Equal or different?

There is only one step from tension in relationships to a quarrel, and sometimes it is very easy to take it …

Imagine a banal family scene. He returns home after a hard day. She is cooking dinner in a very bad mood. “Why are you here so late?” – “And what do you think? What am I having fun? Who do you think I work for? How tired of living with a woman who, every time I come home, sits with a displeased mine. “What do you think I don’t work?”

Irritation grows on both sides, and each reacts mirror-like to the attacks of the other: irony is met with irony, hostility with hostility, rage with rage. Striving for equality is a wonderful principle in marital relations, but it breeds competition, competition, struggle.

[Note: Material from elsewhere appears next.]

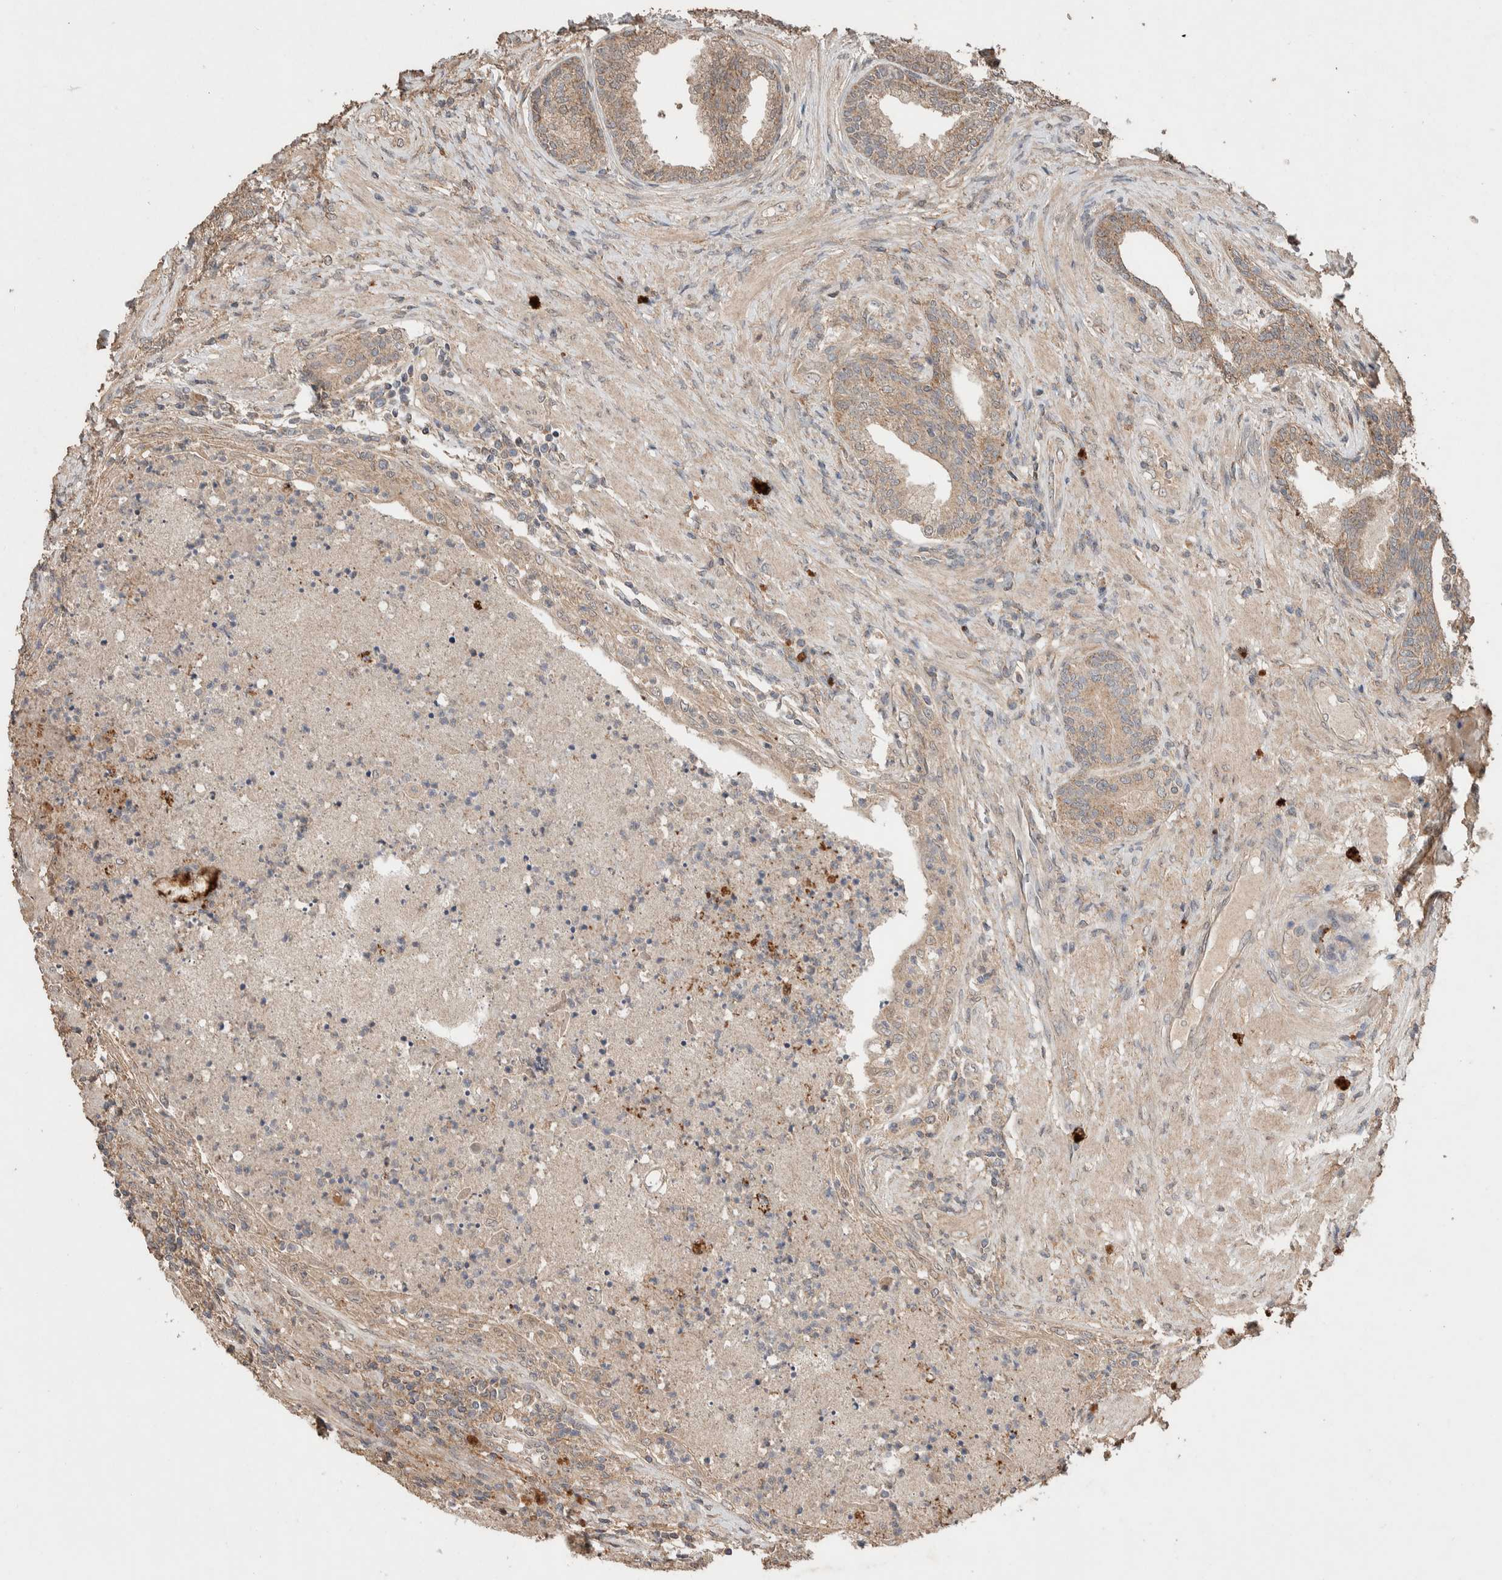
{"staining": {"intensity": "weak", "quantity": ">75%", "location": "cytoplasmic/membranous"}, "tissue": "prostate", "cell_type": "Glandular cells", "image_type": "normal", "snomed": [{"axis": "morphology", "description": "Normal tissue, NOS"}, {"axis": "topography", "description": "Prostate"}], "caption": "DAB (3,3'-diaminobenzidine) immunohistochemical staining of benign prostate displays weak cytoplasmic/membranous protein staining in approximately >75% of glandular cells.", "gene": "KCNJ5", "patient": {"sex": "male", "age": 76}}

The danger is rooted in rivalry, not so much in the division of responsibilities, but in posing the most painful questions: who invests more in the life of a couple, who is the best parent, who gives more importance to sex – in general, who loves more and better …

The viability of a couple depends on how easily they move from one type of relationship to another.

Since ancient times, marital relations have been built on the principle of mutual complementation. Everyone occupied certain places in the hierarchy prescribed by society and developed different, but adapted to each other, styles of behavior. Each agreed on what place the other occupied, the rules and roles were fixed, the spouses equally assessed their relationship.

Today, couples are looking for a way to complement each other that matches their inner aspirations and is different from the lifestyle of their parents and grandparents. They constantly oscillate between this need to be different and the desire for symmetry. Symmetrical relationships are based on equality, and if the partners quarrel over the place of the future vacation or scattered shoes, they are actually figuring out the role and place of each in a pair. Such relationships are unstable, but able to develop; these couples develop their own rules.

Other relationships are also possible when partners correspond (or pretend to correspond) to traditional functions: a male protector and a female child, a motherly caring spouse and a windy husband. Such relations are stable, but little suited for development. The viability of a couple depends on how easily it moves from one option to another.

And on whether she can abandon the confrontation in order to start negotiations. Rigid attachment to one of the types of behavior destroys relationships, creating a constantly conflicting – or, conversely, lifeless and monotonous environment.